A VAT Is a Crock
As Fox News reports, New York Democrat Andrew Yang, eyeing a White House run in 2020, is touting a plan for “universal basic income.” In this deal, the government would give $12,000 a year to each American adult. Where will this money come from? Yang wants a “value-added tax, known as a VAT,” of 10 percent that he claims would raise $700-$800 billion. This scheme deserves a hard look.
Though touted as “value added,” the VAT fails to add any value to anything. All it does is jack up the price consumers pay at point of purchase. Under Yang’s plan, a California consumer buying a new Toyota would be looking at the state sales tax in the neighborhood of 8 percent, plus an additional 10 percent. So the VAT is higher than the sales tax, now highest in the nation.

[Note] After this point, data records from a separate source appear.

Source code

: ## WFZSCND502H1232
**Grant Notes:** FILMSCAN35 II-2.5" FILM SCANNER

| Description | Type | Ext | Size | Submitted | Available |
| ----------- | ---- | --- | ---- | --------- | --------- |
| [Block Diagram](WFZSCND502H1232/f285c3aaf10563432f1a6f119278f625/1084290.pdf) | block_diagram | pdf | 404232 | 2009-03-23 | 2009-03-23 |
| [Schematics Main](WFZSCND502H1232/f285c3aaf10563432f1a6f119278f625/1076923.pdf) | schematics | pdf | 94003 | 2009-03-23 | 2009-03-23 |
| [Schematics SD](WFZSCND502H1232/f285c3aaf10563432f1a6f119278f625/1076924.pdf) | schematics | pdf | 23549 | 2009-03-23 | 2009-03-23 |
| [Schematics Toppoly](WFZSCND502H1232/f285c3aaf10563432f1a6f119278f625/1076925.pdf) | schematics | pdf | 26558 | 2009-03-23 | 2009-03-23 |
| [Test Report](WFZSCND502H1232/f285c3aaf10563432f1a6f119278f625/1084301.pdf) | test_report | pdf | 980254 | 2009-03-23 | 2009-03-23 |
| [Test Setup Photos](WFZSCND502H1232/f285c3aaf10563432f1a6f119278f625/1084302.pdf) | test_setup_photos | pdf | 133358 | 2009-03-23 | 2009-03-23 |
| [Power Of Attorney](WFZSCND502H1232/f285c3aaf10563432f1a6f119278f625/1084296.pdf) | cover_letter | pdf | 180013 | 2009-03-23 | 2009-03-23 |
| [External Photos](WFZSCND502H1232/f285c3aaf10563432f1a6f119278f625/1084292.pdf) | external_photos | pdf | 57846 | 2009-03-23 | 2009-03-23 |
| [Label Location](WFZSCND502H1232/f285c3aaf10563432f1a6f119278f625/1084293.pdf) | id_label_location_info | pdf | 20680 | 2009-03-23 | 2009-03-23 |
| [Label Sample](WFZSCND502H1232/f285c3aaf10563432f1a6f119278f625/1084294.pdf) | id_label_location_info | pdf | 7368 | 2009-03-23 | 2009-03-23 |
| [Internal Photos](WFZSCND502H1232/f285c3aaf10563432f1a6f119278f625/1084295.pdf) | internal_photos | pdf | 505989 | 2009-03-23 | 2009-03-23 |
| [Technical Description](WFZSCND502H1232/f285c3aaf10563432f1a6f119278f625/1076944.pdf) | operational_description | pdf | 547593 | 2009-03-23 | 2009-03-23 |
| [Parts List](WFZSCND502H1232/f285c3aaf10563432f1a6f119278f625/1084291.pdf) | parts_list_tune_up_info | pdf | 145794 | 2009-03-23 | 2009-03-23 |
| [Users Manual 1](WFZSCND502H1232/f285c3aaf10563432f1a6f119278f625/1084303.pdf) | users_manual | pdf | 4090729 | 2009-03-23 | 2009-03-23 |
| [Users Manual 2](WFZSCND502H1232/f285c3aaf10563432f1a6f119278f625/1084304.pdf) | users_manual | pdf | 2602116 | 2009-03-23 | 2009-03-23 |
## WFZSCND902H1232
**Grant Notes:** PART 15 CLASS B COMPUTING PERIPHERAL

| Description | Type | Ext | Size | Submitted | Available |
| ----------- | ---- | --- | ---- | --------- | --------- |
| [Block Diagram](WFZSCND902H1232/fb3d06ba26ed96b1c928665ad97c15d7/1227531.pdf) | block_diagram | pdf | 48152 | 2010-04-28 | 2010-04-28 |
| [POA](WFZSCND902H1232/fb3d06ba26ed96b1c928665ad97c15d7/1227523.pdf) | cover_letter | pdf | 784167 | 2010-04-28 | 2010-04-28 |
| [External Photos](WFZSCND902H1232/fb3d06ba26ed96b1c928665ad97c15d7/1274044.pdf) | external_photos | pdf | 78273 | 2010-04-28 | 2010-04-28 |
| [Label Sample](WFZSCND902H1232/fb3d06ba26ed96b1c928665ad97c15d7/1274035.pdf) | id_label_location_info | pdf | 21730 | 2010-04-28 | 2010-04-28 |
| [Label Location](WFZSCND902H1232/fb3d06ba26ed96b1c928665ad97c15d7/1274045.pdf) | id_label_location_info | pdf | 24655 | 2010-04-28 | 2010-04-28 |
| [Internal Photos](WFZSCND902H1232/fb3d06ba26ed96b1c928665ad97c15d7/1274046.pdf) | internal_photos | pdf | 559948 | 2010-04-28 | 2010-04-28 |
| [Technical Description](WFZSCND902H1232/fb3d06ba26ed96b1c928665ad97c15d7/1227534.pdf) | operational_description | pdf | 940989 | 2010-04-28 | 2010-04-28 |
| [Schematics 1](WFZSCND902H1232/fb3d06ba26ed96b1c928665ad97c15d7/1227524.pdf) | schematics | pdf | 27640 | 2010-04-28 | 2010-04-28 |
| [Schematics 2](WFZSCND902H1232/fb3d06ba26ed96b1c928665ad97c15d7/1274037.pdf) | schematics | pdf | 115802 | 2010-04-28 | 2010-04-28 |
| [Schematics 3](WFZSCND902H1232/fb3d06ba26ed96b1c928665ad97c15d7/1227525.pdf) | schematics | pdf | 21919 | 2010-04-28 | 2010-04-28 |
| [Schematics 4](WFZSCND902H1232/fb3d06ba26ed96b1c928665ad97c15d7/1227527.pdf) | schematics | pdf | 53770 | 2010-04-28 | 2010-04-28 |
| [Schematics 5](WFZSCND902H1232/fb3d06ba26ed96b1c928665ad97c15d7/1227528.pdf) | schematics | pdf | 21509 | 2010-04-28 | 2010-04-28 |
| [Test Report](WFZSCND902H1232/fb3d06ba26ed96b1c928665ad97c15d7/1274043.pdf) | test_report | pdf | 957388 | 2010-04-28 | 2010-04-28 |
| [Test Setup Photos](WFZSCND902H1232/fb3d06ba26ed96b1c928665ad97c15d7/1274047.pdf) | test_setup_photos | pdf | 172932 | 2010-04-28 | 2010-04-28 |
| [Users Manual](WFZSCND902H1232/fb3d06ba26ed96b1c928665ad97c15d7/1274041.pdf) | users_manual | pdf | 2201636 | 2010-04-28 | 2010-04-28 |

California’s sales tax was once much lower, so consumers could expect a rise in the VAT, perhaps to 15 percent, as it is in several Canadian provinces.
Yang was the CEO of the test-prep education company Manhattan GMAT, and in 2011 he launched Venture for America, “a New York City-headquartered organization that trains entrepreneurs.” Workers might find it strange that someone billed as an “entrepreneur” wants to make the goods they need more expensive, without adding any actual value.
Yang says his VAT is “very, very different from socialism when the government actually nationalizes the means of production,” and he is right about that. A VAT is not socialism. It is an overflowing crock of the same punitive high-tax stew workers have come to expect from those unwilling to cut waste and trim government down to size. As for the $12,000 giveaway, if workers saw that as a plan to buy votes it would be hard to blame them.